Un ultimo aspetto colpisce nella lettura della Guida Rosa, quando si precisa che “iniziare prima i controlli o intensificare il numero di esami non garantisce una migliore protezione”. Di fronte a una tale precisazione, così sicura, e a una serie di riscontri in interviste che hanno testimoniato tumori al seno precedenti ai 50 anni, il medico risponde che “non è così vero, purtroppo i tumori possono venire a qualsiasi età, ma la sanità pubblica ha bisogno di scrivere questo perché deve dimostrare che fa il meglio di ciò che può fare, dentro le statistiche”.

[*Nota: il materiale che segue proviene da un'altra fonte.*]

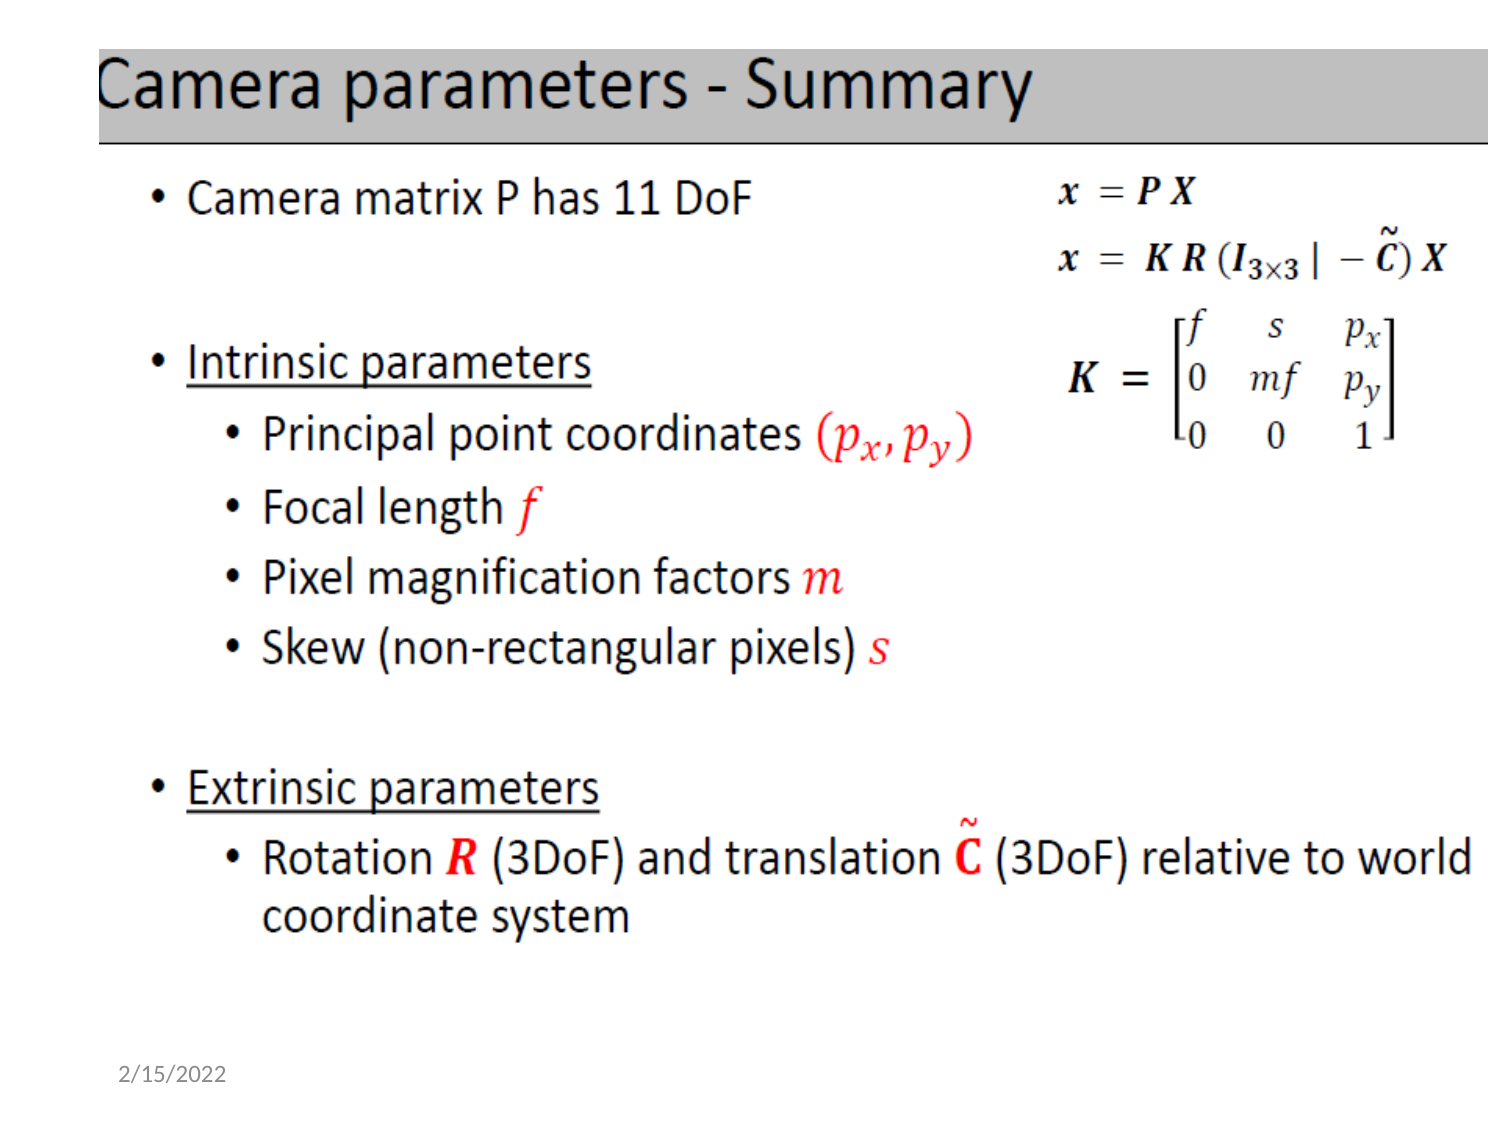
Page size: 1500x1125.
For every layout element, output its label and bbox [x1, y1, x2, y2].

picture [99, 49, 1488, 972]
slide_number [103, 1042, 441, 1103]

Il tumore alla mammella è il più frequente nel sesso femminile, e per tutte le fasce d’età. Lo confermano i dati Artum che nel biennio 2006-2007 registrano come lo sviluppo del carcinoma al seno abbia coinvolto il 41% delle donne dagli zero ai 49 anni colpite dal cancro, ciò vale anche per le donne dai 50 ai 69 anni con il 35% sul totale e per le donne al di sopra dei 70 anni con il 21%. La possibilità di una diagnosi di tumore alla mammella femminile è oggi per le donne di ogni età del 9%, un caso ogni 11 donne. “Conosco questo rischio” – spiega Naima 58enne marocchina – “ho fatto l’ultimo screening un anno fa.”
Interviene Sara, la figlia 24enne, che passeggia con lei per il mercato di piazza Alessandria. “Facciamo i controlli come le italiane. Andiamo nel consultorio a Montesacro dove abbiamo la residenza. Siamo in Italia da dodici anni, non possiamo rappresentare la realtà delle straniere, per noi non c’è differenza.”